Let’s say we are interested in determining whether a particular treatment improves quality of life. Common measures of quality of life include EQ-5D, SF-12, and SF-36, among others. However, a systematic review of 237 randomized controlled trials found that only 43% collected SF-12 or SF-36 measures. If you are measuring a treatment’s effect on quality of life, how would you deal with the missing data problem?
As described in Halme and Tannenbaum (2018), the missing data could be assumed to follow one of three processes:
- Missing completely at random (MCAR): This would be the case when the missing data are totally random.
- Missing at random (MAR): The probability of missing depends in part on variables not in the data
- Missing not at random (MNAR): The probability a value is missing depends on the counterfactual value of the missing data.
If clinical trial data on quality of life are MCAR or MAR, one could use single imputation, linear regression, personal mean score, maximum likelihood approach or other approaches to impute the missing values. By what if the process MNAR? What if people don’t report their QoL when they are feeling sick or at end of life? In this case, failing to account for this reporting selection would lead to biased estimates.
To address this issue, Halme and Tannenbaum (2018) use a Bayesian approach to account for this bias. To do this the authors first create a prior distribution conditional on age and education (which are known to affect QoL). Because SF-12 questions are categorial variables, the probability of choosing any answer must sum to 1:qij~categorical (π ji1,π ji2,…π ji6)
such that Σn=1 to C π jin = 1
The categorical probability vector with a latent normally distributed variable uji was calculated with uji depending on age, education, and answers to other questions. For questions with more than 3 responses, the authors applied a beta distribution to insured the resulting probabilities fell between 0 and 1.
For the MNAR approach, the authors also applied a binary variable for “missingness”, which was model as a logistic regression as a function of age and the answers to the other SF-12 questions answered.
To test whether this algorithm worked well, the authors use a validation sample where individuals had complete answers and then the authors artificially had some responses be missing in a pattern that mirrored people with missing data. In their data, about 3 in 5 people had at least one response that was missing. They then apply the Bayesian approach described above as well a variety of other imputation methods including: assuming all missing responses were 0, mean of the sample, and two different linear regression-based predictions.
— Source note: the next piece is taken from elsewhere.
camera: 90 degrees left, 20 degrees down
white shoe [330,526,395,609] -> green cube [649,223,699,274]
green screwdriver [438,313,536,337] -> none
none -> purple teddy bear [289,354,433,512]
Based on metrics such as the mean absolute error, mean relative absolute error, and root mean squared error, the authors do find that the Bayesian approach provides better predictions based on the validation sample compared to the other approaches. However, the cost of the Bayesian approach is that it is much more complex and requires significantly more computing resources.
The authors noted that other approaches to address the missing not at random are available such as “hot deck”, multiple imputation methods, and full imputation maximum likelihood, but the “hot deck” may be problematic with small sample sizes and does not address MNAR; the full imputation maximum likelihood was an option but requires continuous rather than categorical variables.